Passive aggressive sulking. Hate! My DP used to do this when we lived together. Would make it very clear he was annoyed with me but wouldn’t come out and say why. Just frowning and not making eye contact and throwing out the odd passive aggressive comment. It’s fucking childish.
Do not pander to it. Do not be made to feel guilty. She is his child. You were up yesterday morning for her.
I would set some ground rules. He obviously assumed he would be sharing all the parenting of his child with you. Sorry but no. I know there are people who give step parents a horrible time on here: if you marry a man with kids you are taking them on too and should treat them as your own. Bullshit! If you marry a man with kids, then you marry a man with kids. They’re not your kids. Guaranteed the same people would be giving you a hard time if you told the child off one day, saying it wasn’t your place!
Having been a step parent myself, you’re damned whatever you do!
I don’t treat my DP’s DC as my own. They are his DC, not mine. He does the parenting of them and I support him, but there are not expectations that I behave like a parent. I will of course give them a lift somewhere, make them some breakfast, do their washing, play with them, take them out, but I’m doing those things as a favour. Not because I have to. When they were younger and woke in the night it was always DP’s job to deal with them, strip the bed (his DS was a bed wetter until he was about 12). Not my kids, not my job. I have my own DC and the same goes. I do 80% of things related to them and DP helps out with the other 20%.
It did work pretty well for a while. Until his DS started taking over the house (he is autistic and a bit of a bully and DP seemed to think everyone should pander to him all of the time). It was the cause of many arguments!

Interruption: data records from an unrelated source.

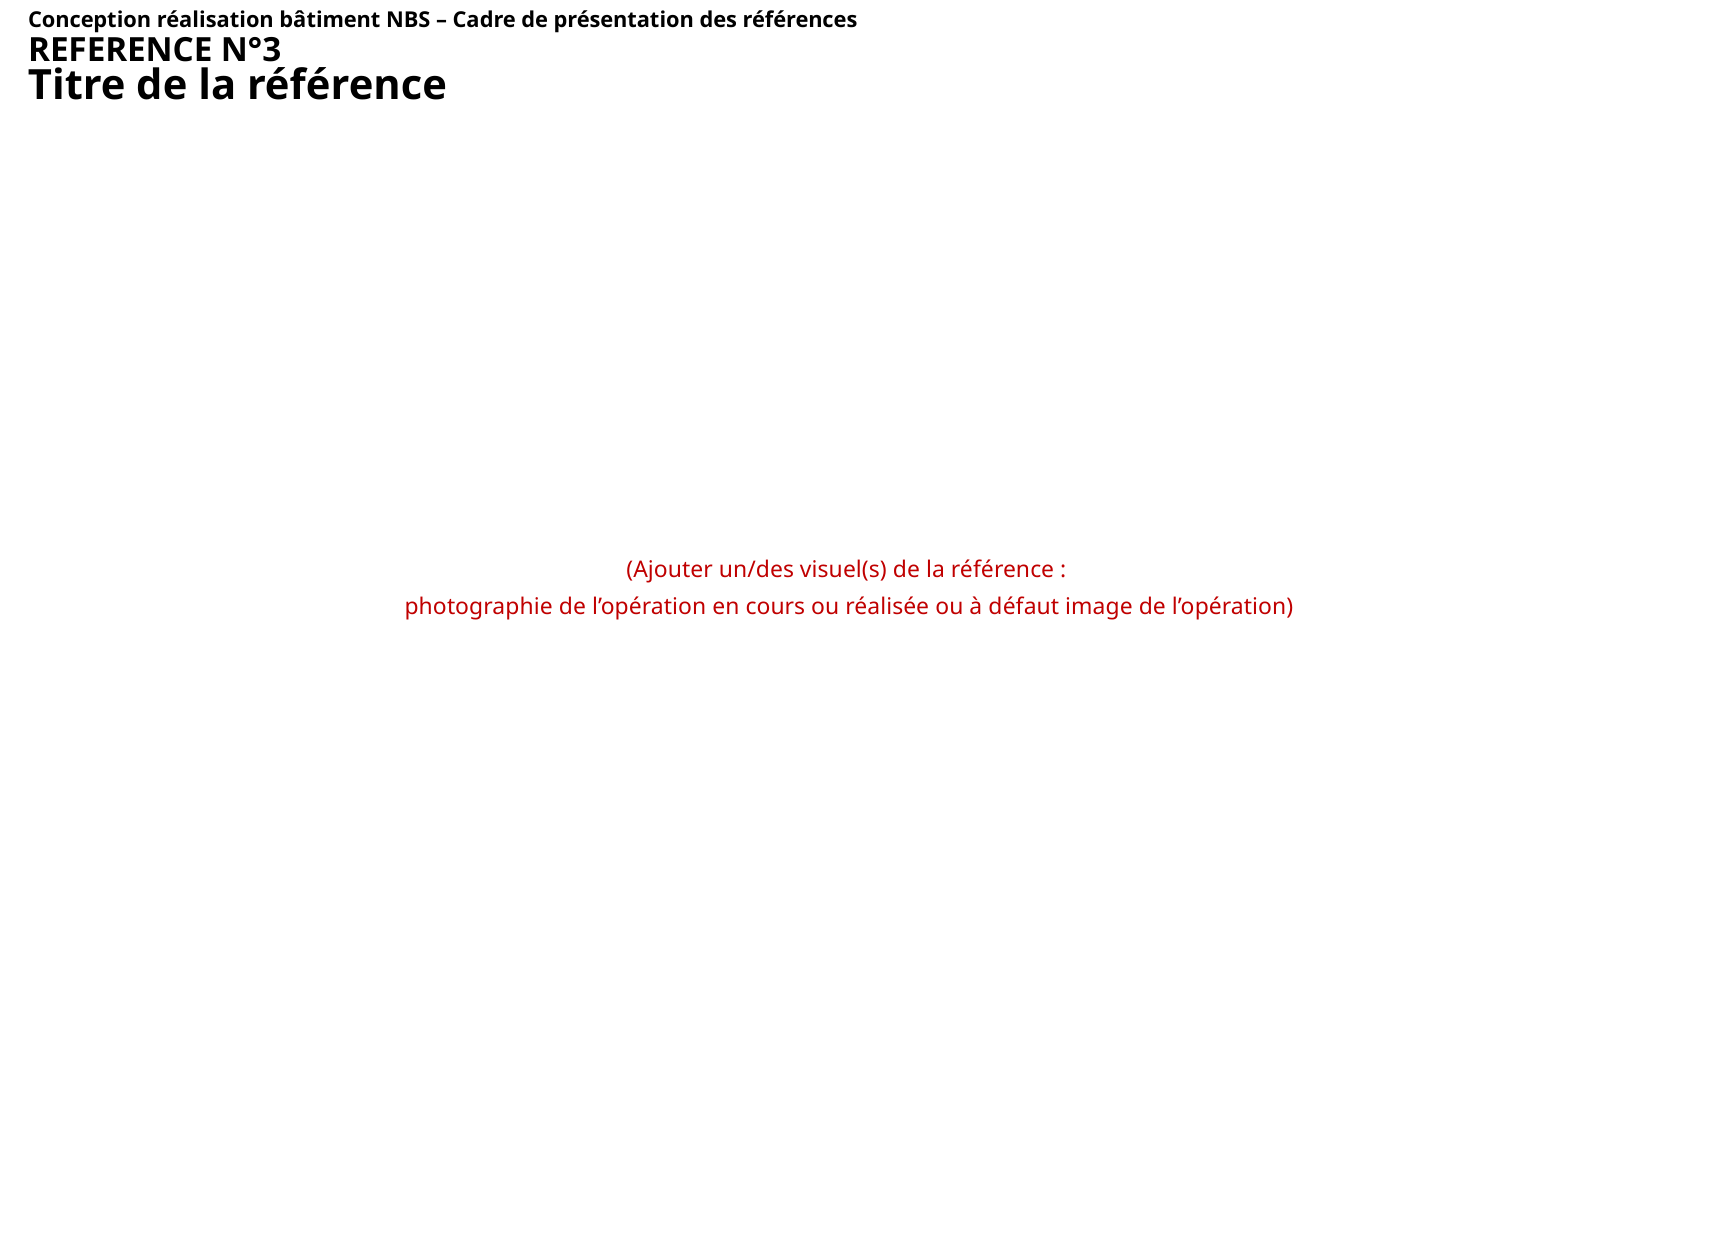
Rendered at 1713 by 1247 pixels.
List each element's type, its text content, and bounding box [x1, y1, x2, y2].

text_box Titre de la référence [13, 55, 1121, 112]
text_box (Ajouter un/des visuel(s) de la référence : photographie de l’opération en cours ou réalisée ou à défaut image de l’opération) [0, 112, 1700, 1231]
text_box Conception réalisation bâtiment NBS – Cadre de présentation des références REFERENCE N°3 [13, 15, 1020, 55]
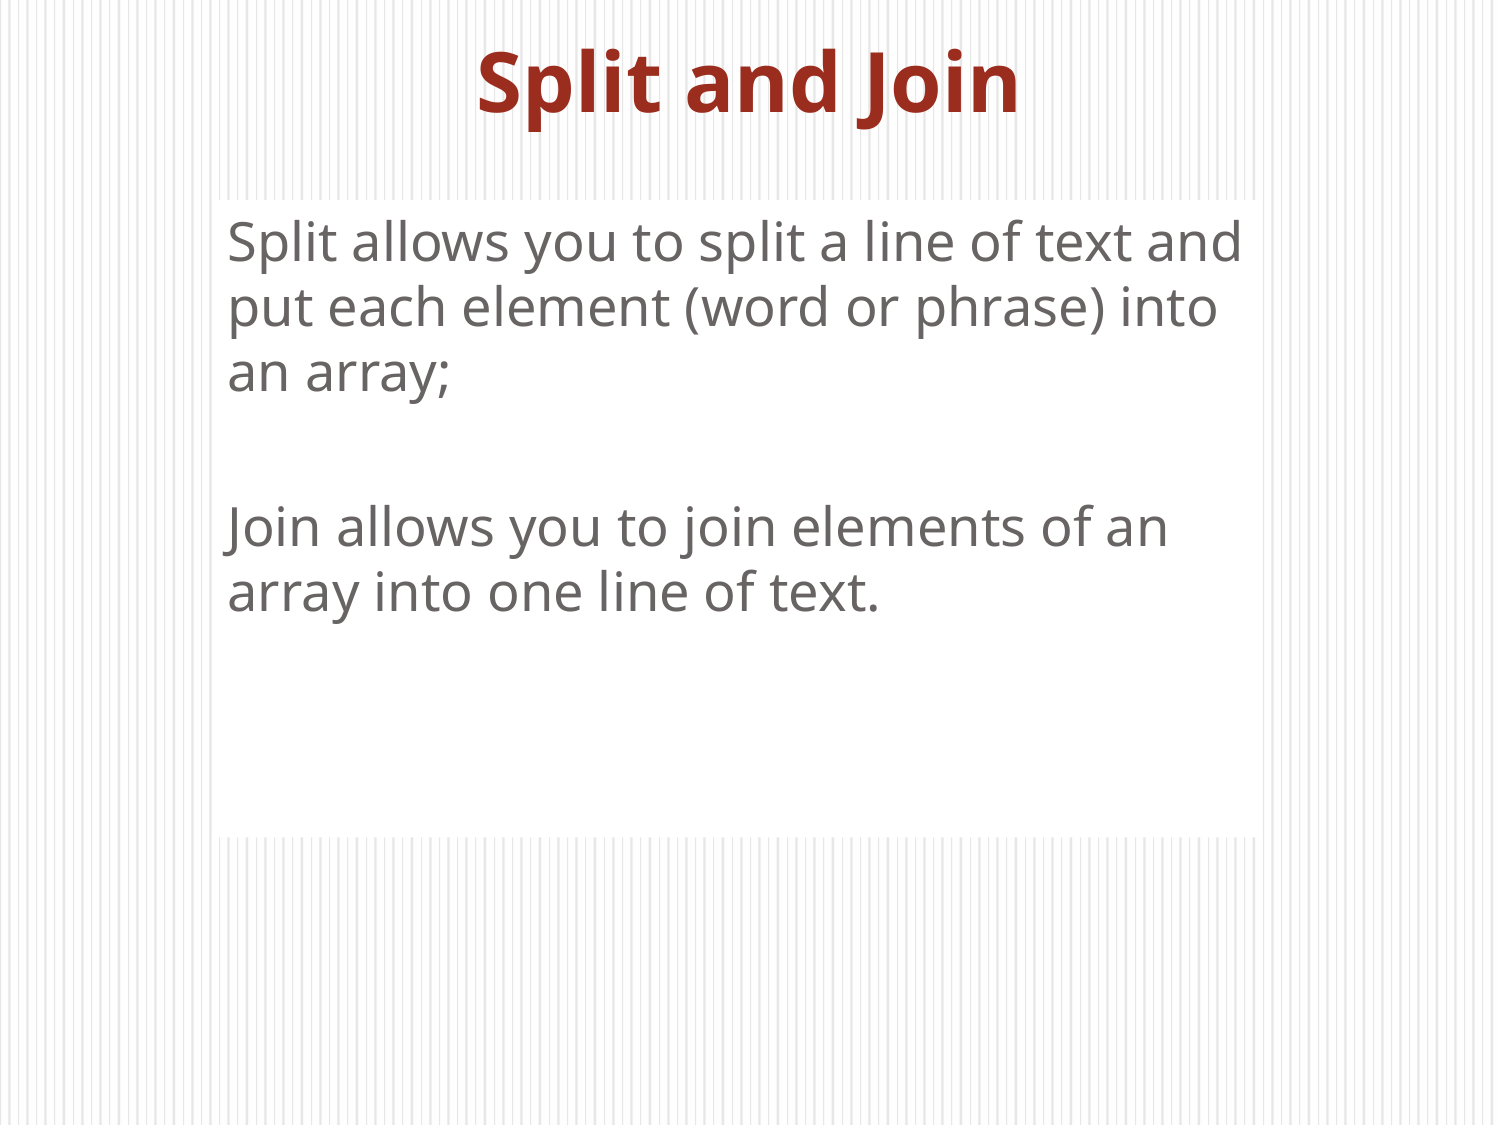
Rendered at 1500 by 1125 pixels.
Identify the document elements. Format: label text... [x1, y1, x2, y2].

title Split and Join [74, 12, 1426, 254]
subtitle Split allows you to split a line of text and put each element (word or phrase) into an array; Join allows you to join elements of an array into one line of text. [212, 254, 1263, 838]
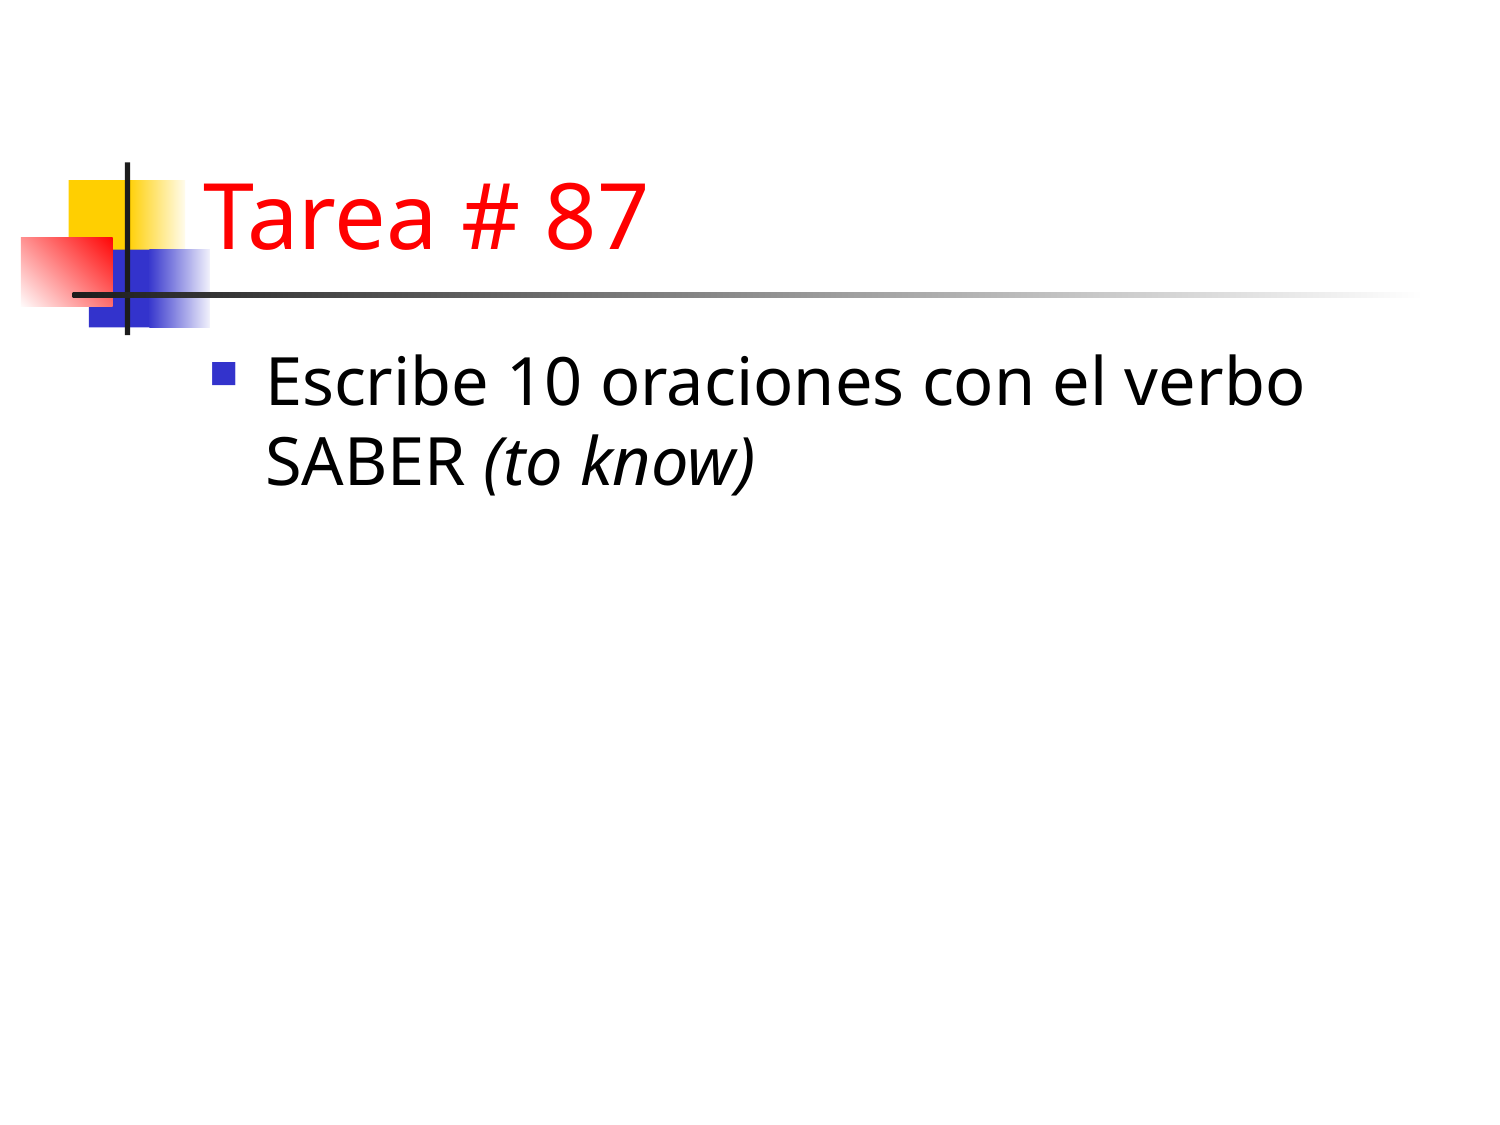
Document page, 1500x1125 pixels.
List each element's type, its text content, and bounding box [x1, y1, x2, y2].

title Tarea # 87 [188, 35, 1468, 275]
list Escribe 10 oraciones con el verbo SABER (to know) [193, 331, 1469, 1006]
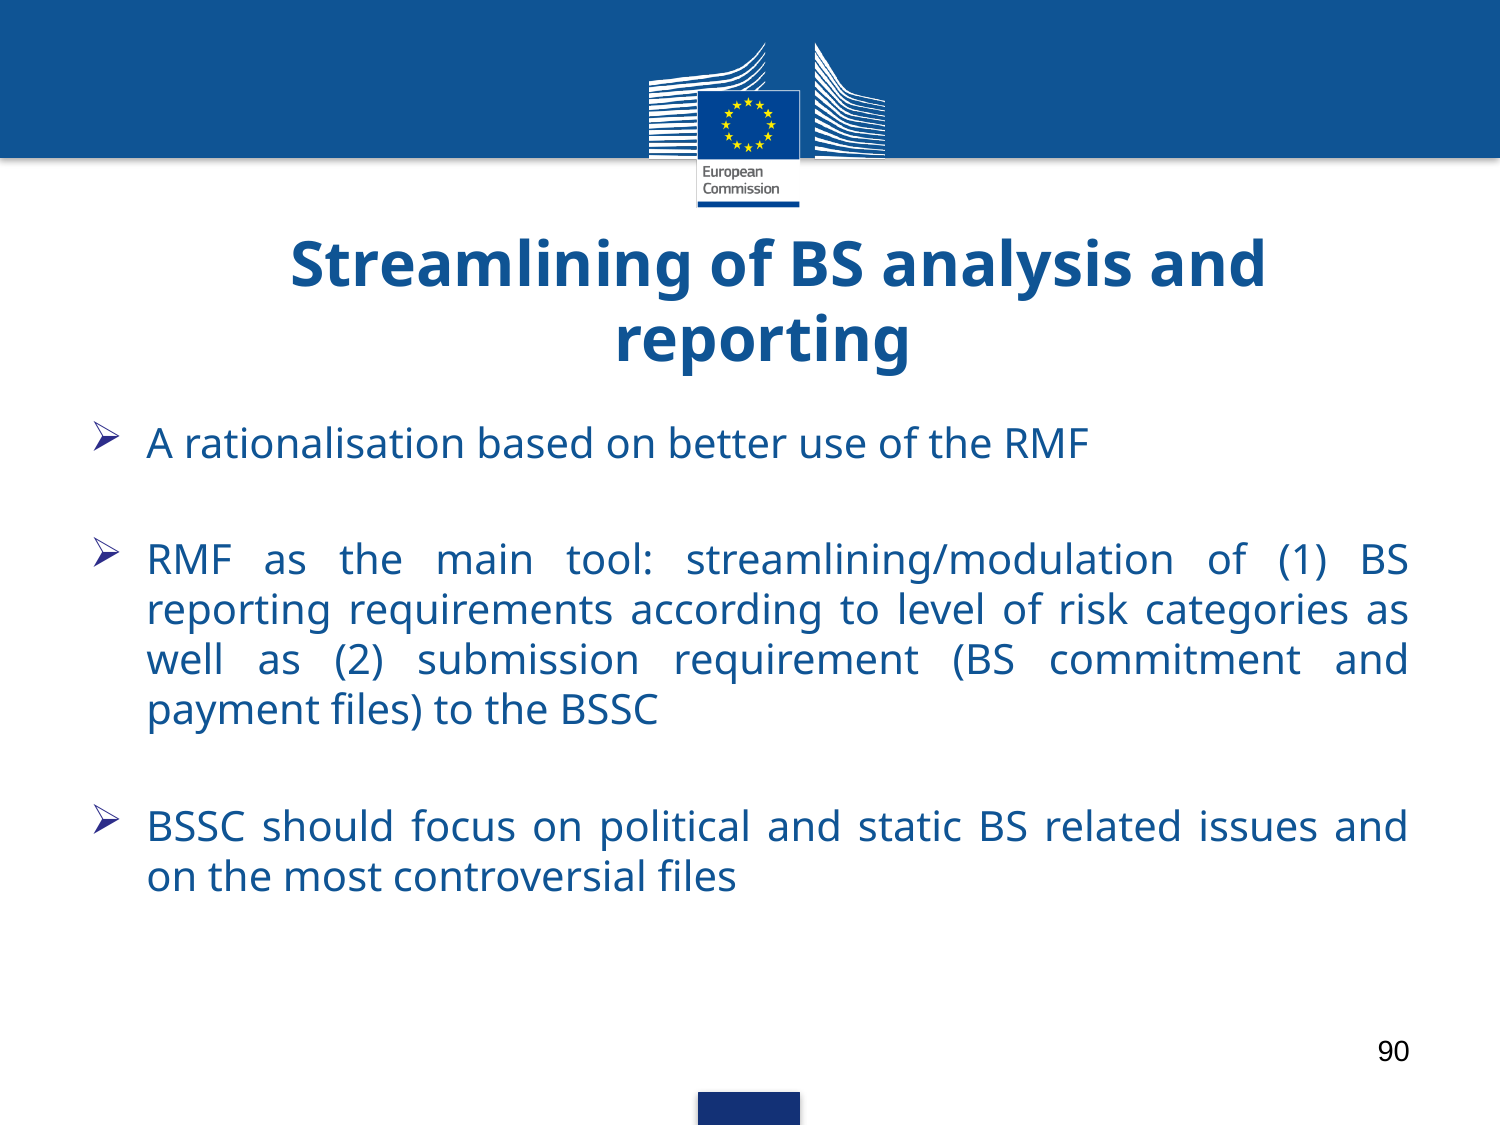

We decided to go our separate ways. I still see DP and his DD regularly comes to stay at my house. She does see me as her second mum. Ultimately DP and I have very different parenting styles and expectations. He is very strict whilst also believing DC should have complete autonomy, whereas I am much more lax (!!) and believe children should have a view but will ultimately be told things will be done in the way I see fit because I am the adult. anyway, our parenting styles were not well matched and ultimately it was one of the reasons we don’t live together.
I think you need a conversation about expectations. I wouldn’t be offering to take on 50% of the parenting for your DSD, as sure enough once you have your own DC with him, you’ll likely find out you’re doing 80% for both. Perhaps he sees you as someone to share the load with so he can sit back a bit. I’d be nipping that in the bud!